Regex Matcher - Texera/texera GitHub Wiki

Author(s): Zuozhi Wang, Shuying Lai

Reviewer(s): Chen Li REVIEWED

Synopsys

Implement an operator to use an index-based method based on gram inverted index to support efficient regular expressions on large datasets. Our implementation is based on Russ Cox's algorithm and the corresponding open source implementation.

Status

As of 6/14/2016: FINISHED

Modules

edu.uci.ics.texera.dataflow.regexmatch
com.google.re2j

Related Issues

https://github.com/Texera/texera/issues/30 and https://github.com/Texera/texera/issues/99

Description

Our approach has the following steps:

  • Build a gram index for documents using Lucene.
  • Translate a regular expression to a boolean expression using Russ Cox's algorithm.
  • Run the Boolean query on Lucene to compute candidate documents.
  • Postprocess these candidate documents to remove false positives.

Presentation

[Presentation] (https://docs.google.com/presentation/d/1F3Xboeb_azHSjWbJ2Cl36kGHpIeo_6-lI24XwXjq_hA/edit?usp=sharing) (Team 3)

Initial Design Slides

Performance Test

Machine setting: Macbook Air (mid-2013), Intel Core i7 (4650U), SSD hard drive, 8GB memory.

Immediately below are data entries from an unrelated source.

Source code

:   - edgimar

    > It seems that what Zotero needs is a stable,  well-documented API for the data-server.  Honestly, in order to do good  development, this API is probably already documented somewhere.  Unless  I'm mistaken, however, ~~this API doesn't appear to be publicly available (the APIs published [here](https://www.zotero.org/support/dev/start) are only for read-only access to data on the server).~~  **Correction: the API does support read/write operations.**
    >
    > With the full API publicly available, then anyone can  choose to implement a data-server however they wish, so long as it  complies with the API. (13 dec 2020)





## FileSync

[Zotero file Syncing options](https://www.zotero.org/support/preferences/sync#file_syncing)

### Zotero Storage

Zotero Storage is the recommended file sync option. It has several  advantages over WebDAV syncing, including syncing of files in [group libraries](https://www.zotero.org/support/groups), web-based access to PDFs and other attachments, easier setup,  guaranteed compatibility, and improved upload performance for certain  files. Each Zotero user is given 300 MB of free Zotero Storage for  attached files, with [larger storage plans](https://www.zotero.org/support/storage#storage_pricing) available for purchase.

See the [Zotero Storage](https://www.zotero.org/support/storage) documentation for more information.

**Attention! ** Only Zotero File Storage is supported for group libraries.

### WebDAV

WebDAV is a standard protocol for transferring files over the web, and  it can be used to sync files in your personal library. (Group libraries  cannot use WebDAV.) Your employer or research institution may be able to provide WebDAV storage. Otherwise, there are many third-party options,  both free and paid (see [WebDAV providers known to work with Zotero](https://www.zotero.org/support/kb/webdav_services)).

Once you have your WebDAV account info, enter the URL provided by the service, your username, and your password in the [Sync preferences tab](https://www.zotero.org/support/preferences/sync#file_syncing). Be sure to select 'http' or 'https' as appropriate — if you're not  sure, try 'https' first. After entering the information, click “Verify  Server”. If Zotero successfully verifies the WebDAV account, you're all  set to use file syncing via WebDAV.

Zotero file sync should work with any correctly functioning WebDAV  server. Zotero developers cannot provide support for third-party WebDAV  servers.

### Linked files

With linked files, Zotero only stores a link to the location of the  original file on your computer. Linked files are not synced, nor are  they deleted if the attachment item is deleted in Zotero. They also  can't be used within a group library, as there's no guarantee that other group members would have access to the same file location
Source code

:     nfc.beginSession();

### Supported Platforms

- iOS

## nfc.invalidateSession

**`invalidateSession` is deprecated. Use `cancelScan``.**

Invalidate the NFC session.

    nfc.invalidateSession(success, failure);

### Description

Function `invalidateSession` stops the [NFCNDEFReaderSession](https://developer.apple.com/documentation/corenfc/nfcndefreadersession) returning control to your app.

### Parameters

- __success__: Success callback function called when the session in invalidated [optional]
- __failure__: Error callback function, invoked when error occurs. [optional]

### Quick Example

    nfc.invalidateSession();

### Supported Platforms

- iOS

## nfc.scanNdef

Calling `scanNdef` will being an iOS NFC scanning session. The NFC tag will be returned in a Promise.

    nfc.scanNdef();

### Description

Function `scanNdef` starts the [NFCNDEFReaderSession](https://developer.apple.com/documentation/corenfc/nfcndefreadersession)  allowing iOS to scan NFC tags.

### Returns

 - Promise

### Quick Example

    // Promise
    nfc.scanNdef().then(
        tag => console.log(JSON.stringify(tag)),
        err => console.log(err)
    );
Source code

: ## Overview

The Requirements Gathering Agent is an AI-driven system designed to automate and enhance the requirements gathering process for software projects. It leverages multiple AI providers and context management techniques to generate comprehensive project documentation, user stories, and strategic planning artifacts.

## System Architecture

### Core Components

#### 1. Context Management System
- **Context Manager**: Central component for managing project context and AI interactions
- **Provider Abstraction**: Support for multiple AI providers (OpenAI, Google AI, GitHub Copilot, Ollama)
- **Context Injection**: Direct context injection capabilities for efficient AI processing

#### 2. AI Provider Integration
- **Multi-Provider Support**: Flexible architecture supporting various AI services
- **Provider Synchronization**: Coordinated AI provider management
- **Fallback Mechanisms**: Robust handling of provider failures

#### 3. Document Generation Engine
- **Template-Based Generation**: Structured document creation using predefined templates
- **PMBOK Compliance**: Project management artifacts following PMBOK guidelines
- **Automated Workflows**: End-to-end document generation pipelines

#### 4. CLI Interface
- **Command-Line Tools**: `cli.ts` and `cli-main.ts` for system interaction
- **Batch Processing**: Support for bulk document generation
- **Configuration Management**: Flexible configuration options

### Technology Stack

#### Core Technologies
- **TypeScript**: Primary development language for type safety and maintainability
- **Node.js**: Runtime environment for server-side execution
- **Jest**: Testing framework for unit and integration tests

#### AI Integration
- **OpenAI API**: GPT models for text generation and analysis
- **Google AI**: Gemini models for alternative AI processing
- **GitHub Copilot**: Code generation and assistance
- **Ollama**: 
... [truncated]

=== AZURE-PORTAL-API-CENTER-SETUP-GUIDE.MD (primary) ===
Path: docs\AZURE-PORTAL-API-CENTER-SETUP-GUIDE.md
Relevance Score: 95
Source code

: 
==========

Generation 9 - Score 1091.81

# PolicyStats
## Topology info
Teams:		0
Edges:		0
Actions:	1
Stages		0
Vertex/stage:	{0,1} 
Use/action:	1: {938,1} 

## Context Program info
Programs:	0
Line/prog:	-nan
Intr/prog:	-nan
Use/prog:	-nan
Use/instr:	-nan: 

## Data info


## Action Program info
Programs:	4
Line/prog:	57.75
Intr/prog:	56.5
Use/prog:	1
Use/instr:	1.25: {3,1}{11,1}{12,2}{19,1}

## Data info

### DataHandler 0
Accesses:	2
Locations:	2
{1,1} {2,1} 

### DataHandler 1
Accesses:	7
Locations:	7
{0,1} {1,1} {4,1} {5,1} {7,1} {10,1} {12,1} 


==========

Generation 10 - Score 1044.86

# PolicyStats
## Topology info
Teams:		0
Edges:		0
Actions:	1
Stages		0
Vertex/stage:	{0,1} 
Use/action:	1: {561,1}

  • Data set: 1 million Medline records, about 1.53 GB
  • Regex: \bmedic(ine|al|ation|are|aid)?\b ("medicine" or "medical" or "medication" or "medicare" or "medicaid")
  • Performance results (average time reported in seconds):
Index Based Scan Based
Regex Matcher 7.43 67.65
RE2J 11.88 99.05
  • Data set: 5 million Medline records, about 7.8 GB.
  • Regex: \bmedic(ine|al|ation|are|aid)?\b ("medicine" or "medical" or "medication" or "medicare" or "medicaid")
  • Performance results (average time reported in seconds):
Index Based Scan Based
Regex Matcher 28.11 330.754
RE2J 44.72 506.34

TODOs

  • Design and implement algorithm to compare two boolean expressions. The basic idea is to format boolean expressions into DNF, and check the equivalence of two DNFs. There is a PR for this task: https://github.com/Texera/texera/pull/127 FINISHED
  • Use token position information to generate a more selective query to reduce the number of candidate documents.